Dalam setiap kajian keagamaan, Tuhan selalu menarik untuk diperbincangkan. Hampir tak ada wacana yang begitu intens dan mendalam diperbincangkan dari waktu ke waktu selain wacana tentang ketuhanan. Mengapa persoalan mengenai Tuhan menjadi begitu istimewa dalam perbincangan setiap insan manusia?
Ada beberapa hal yang menjadi penyebab begitu istimewanya posisi Tuhan untuk diperbincangkan. Salah satunya bahwa kodrat manusia itu adalah homo religious, makhluk yang memiliki naluri religious. Di antara pengamat yang mengutarakan pendapat itu adalah Karen Amstrong. Dalam bukunya A History of God, Karen Amstrong menulis bahwa ada alasan kuat untuk mempercayai kodrat religius manusia. Mereka menyakini bahwa dibalik alam semesta ini terdapat kekuatan supranatural yang mengatur dan menciptakan mereka (al-Fayyad, 2012).

- DATA TERKUMPUL:
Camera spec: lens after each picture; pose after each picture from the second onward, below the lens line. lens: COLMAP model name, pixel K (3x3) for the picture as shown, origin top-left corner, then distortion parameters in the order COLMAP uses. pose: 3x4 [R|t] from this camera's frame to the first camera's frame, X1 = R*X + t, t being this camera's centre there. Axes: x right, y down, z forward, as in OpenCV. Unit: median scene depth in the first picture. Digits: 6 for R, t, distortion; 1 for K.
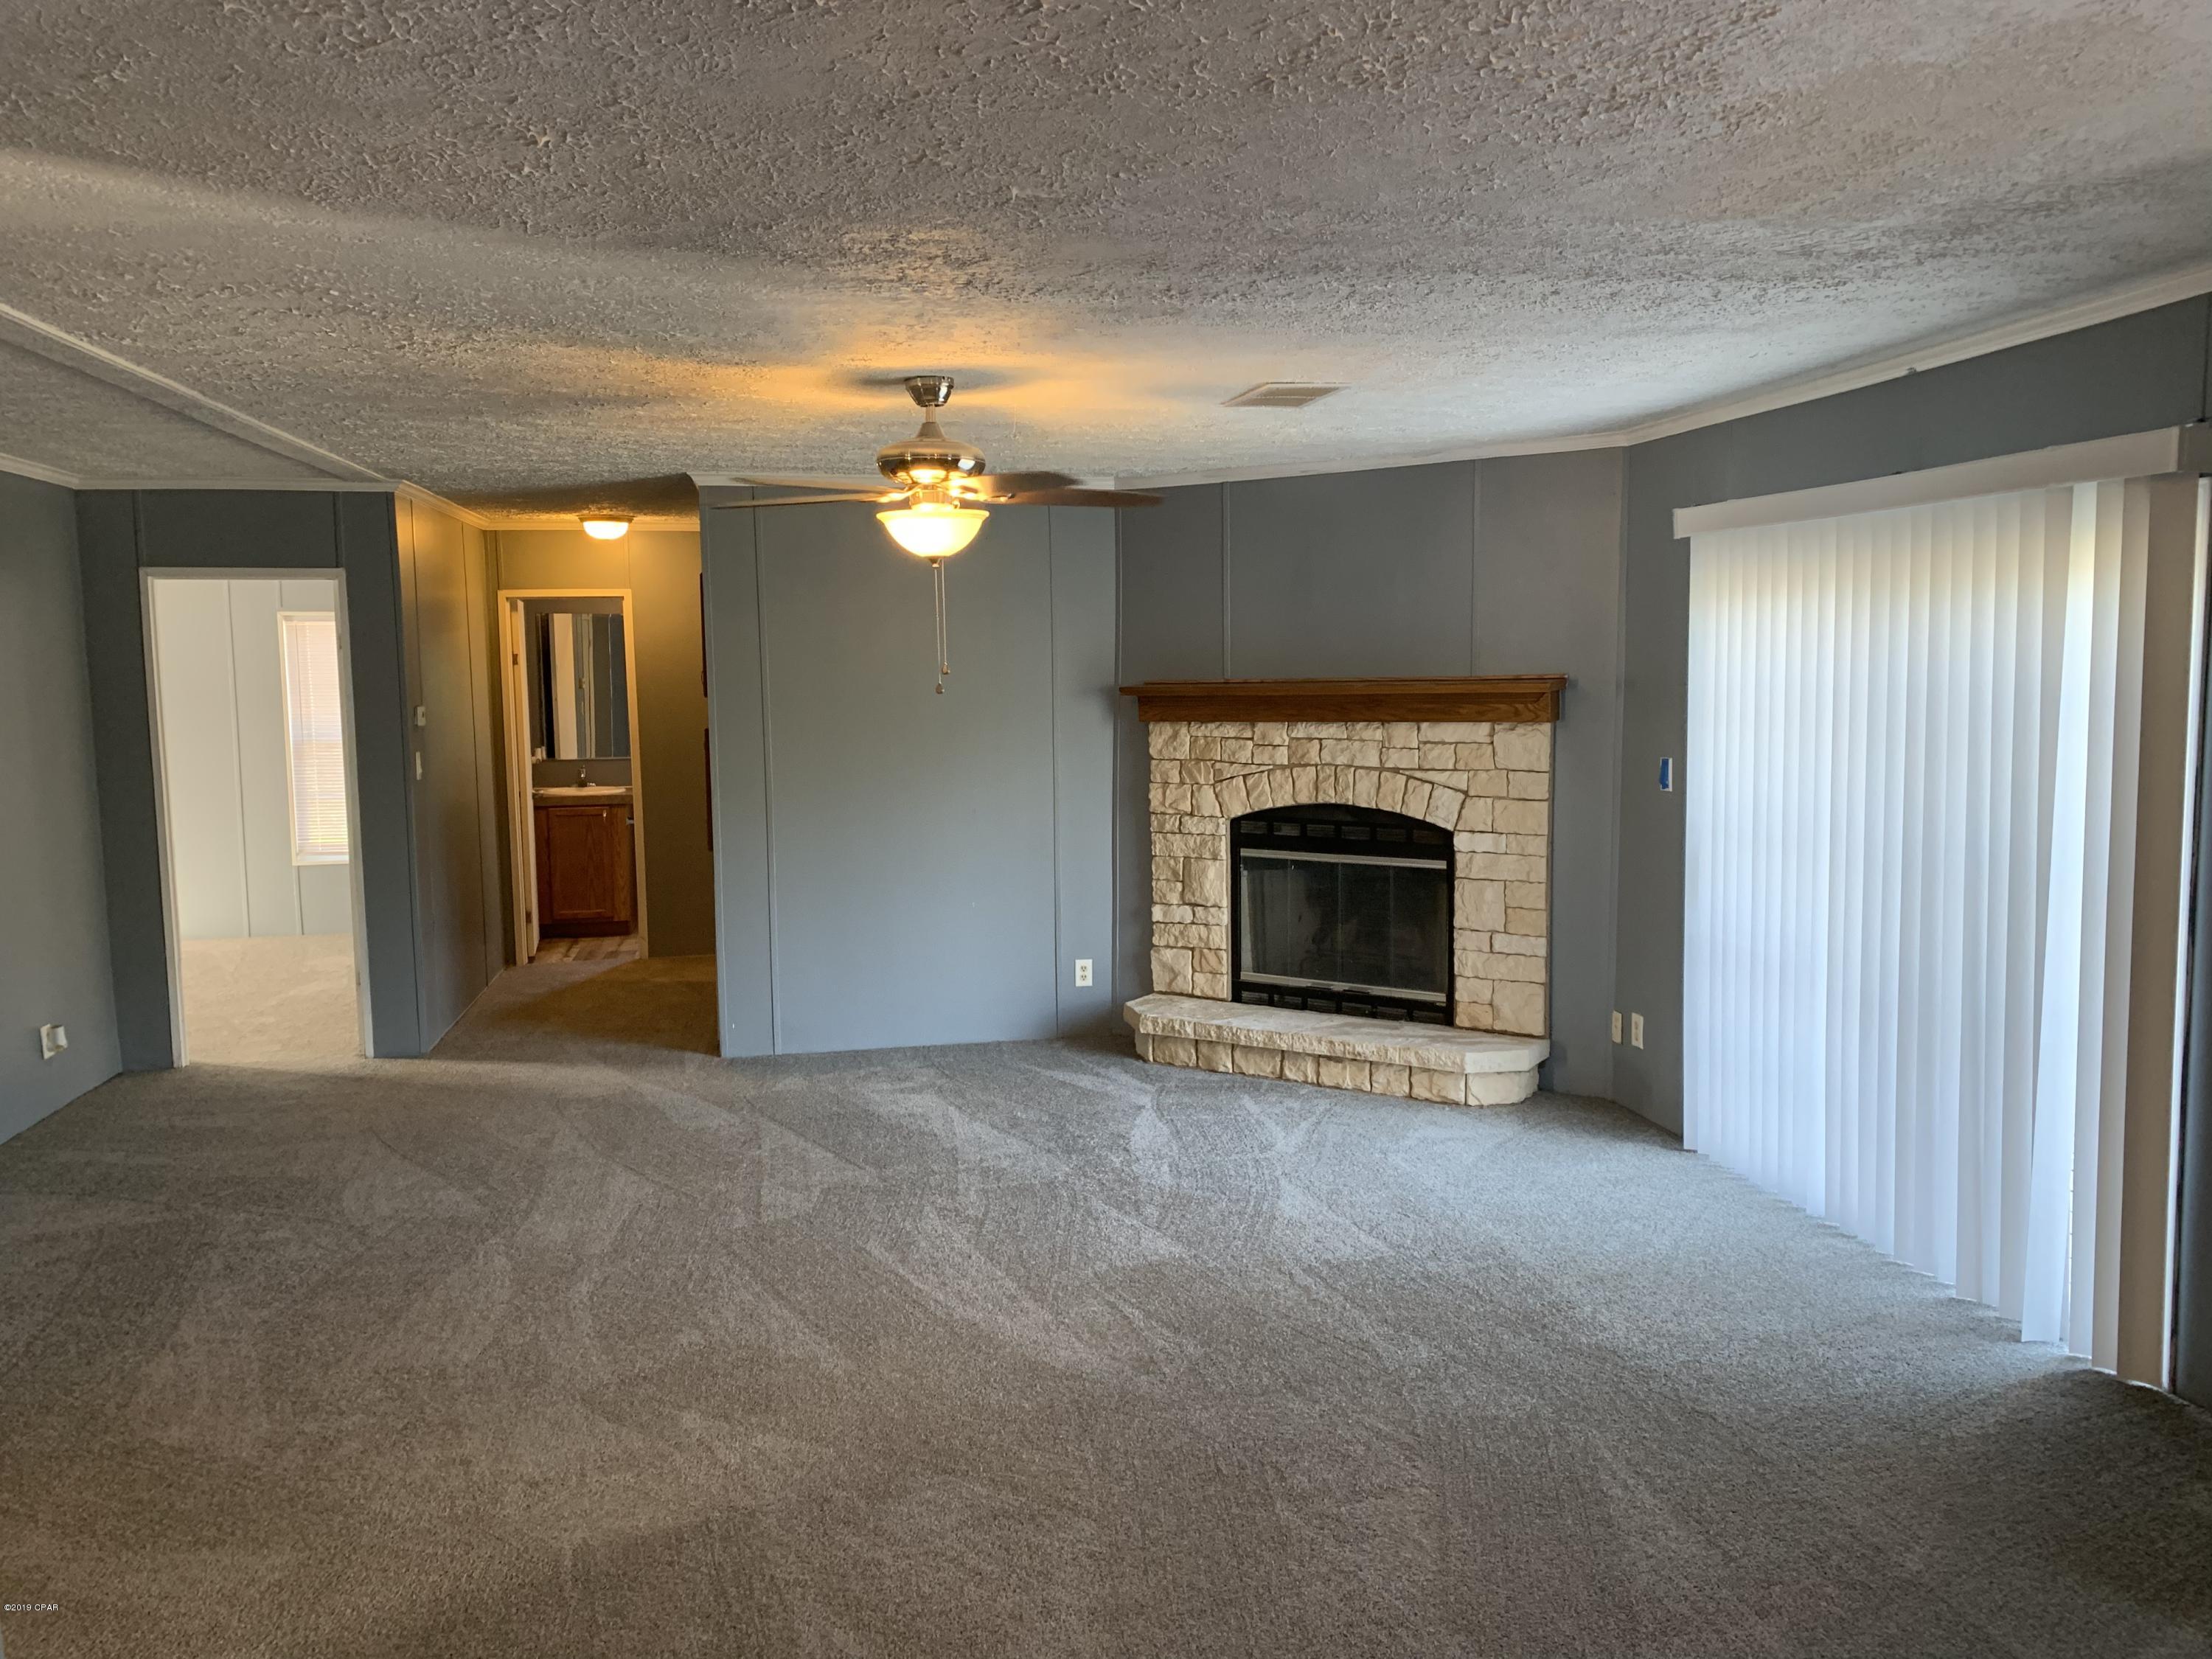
lens RADIAL K [[1681.3, 0, 1120.6], [0, 1681.3, 833.7], [0, 0, 1]] dist [0.040907, -0.035163]
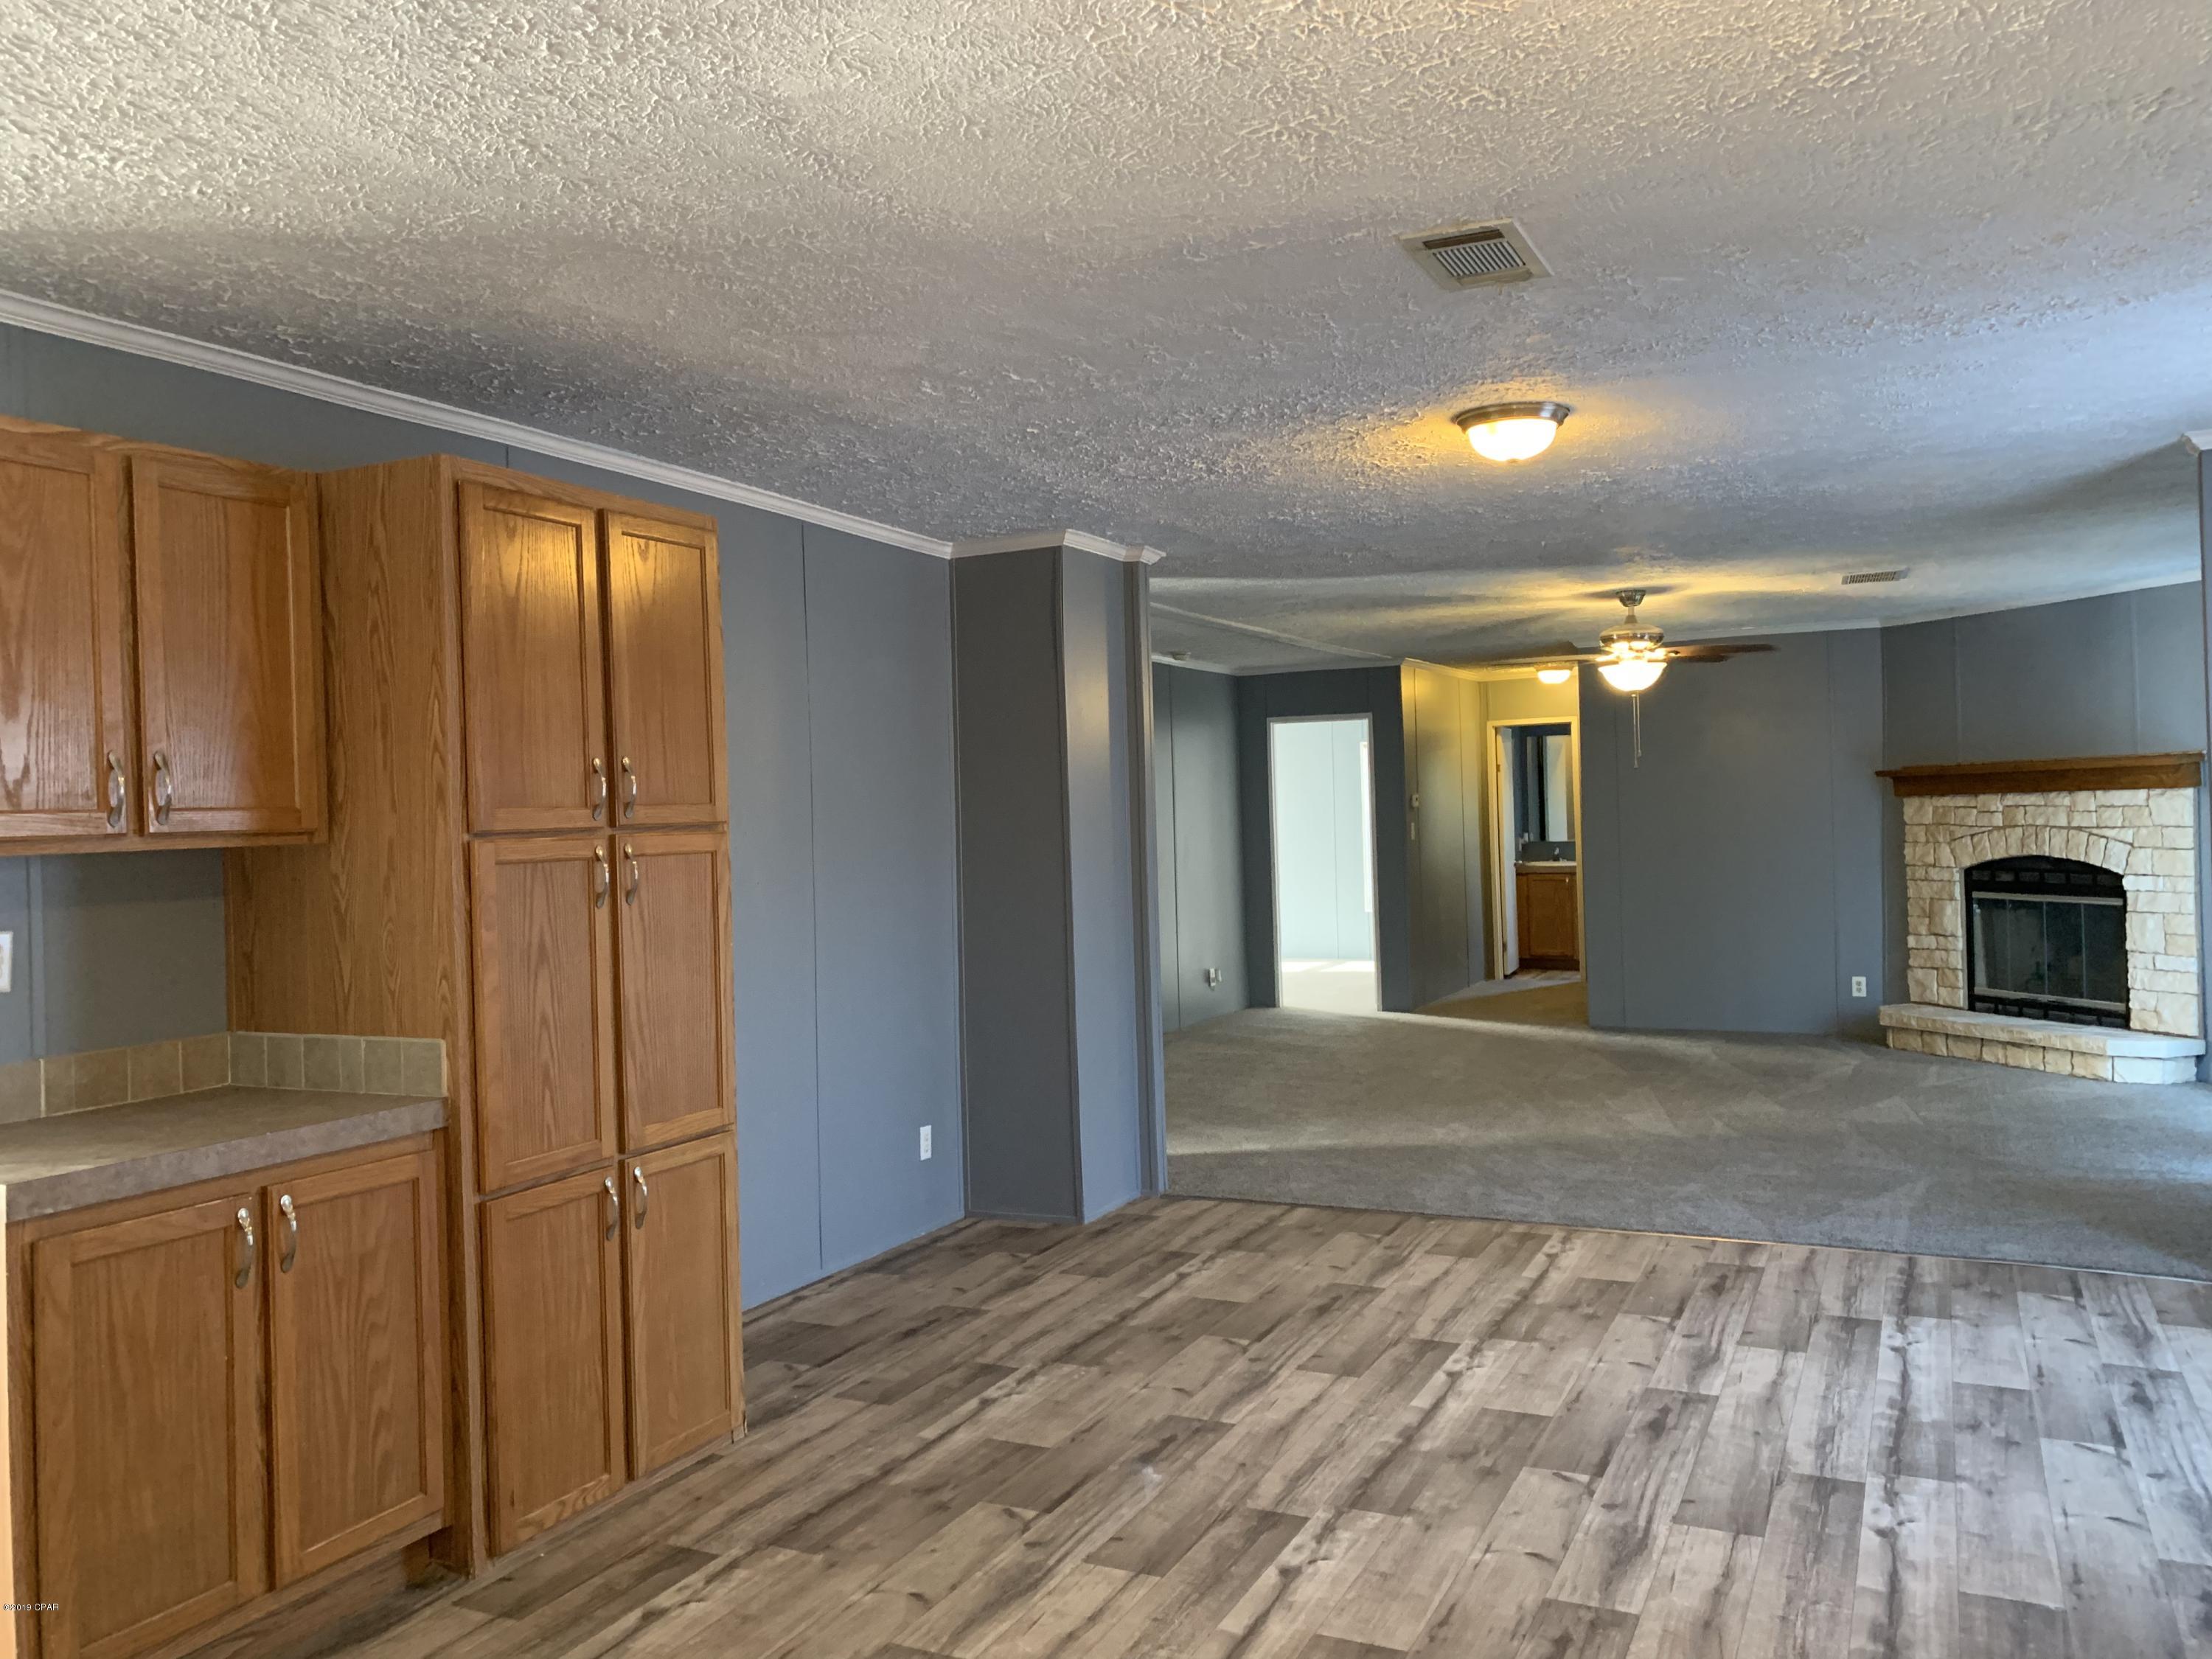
lens RADIAL K [[1681.3, 0, 1107.4], [0, 1681.3, 828.6], [0, 0, 1]] dist [0.040907, -0.035163]
pose [[0.791968, -0.002919, -0.610556, 0.353580], [-0.045320, 0.996949, -0.063552, 0.076359], [0.608878, 0.078002, 0.789419, -0.470095]]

- KUMPULAN TUGAS:
A: Tentukan apakah setiap pernyataan berikut sesuai dengan teks latihan, lalu jawab ya atau tidak disertai kutipan persis dari kata-kata teks yang menjadi dasarnya: (i) kodrat manusia adalah homo religious; (ii) Karen Amstrong menulis buku berjudul A History of God; (iii) wacana tentang ketuhanan jarang diperbincangkan.
B: Ulangi kata demi kata bagian teks latihan mulai dari "Dalam setiap kajian" sampai dengan dan termasuk "mereka (al-Fayyad, 2012).".
C: Ringkaslah teks latihan dalam dua kalimat.
Data tersebut sama sekali tidak digunakan dalam latihan ini.

- KUNCI JAWABAN:
A:
(i) Ya: "Salah satunya bahwa kodrat manusia itu adalah homo religious, makhluk yang memiliki naluri religious."
(ii) Ya: "Dalam bukunya A History of God, Karen Amstrong menulis bahwa ada alasan kuat untuk mempercayai kodrat religius manusia."
(iii) Tidak: "Hampir tak ada wacana yang begitu intens dan mendalam diperbincangkan dari waktu ke waktu selain wacana tentang ketuhanan."

B:
Dalam setiap kajian keagamaan, Tuhan selalu menarik untuk diperbincangkan. Hampir tak ada wacana yang begitu intens dan mendalam diperbincangkan dari waktu ke waktu selain wacana tentang ketuhanan. Mengapa persoalan mengenai Tuhan menjadi begitu istimewa dalam perbincangan setiap insan manusia?
Ada beberapa hal yang menjadi penyebab begitu istimewanya posisi Tuhan untuk diperbincangkan. Salah satunya bahwa kodrat manusia itu adalah homo religious, makhluk yang memiliki naluri religious. Di antara pengamat yang mengutarakan pendapat itu adalah Karen Amstrong. Dalam bukunya A History of God, Karen Amstrong menulis bahwa ada alasan kuat untuk mempercayai kodrat religius manusia. Mereka menyakini bahwa dibalik alam semesta ini terdapat kekuatan supranatural yang mengatur dan menciptakan mereka (al-Fayyad, 2012).

C: Dalam kajian keagamaan, Tuhan selalu menarik untuk diperbincangkan, dan hampir tak ada wacana yang dibahas seintens dan sedalam wacana ketuhanan dari waktu ke waktu. Salah satu penyebab istimewanya posisi Tuhan untuk diperbincangkan adalah kodrat manusia sebagai homo religious, pendapat yang antara lain diutarakan Karen Amstrong dalam bukunya A History of God.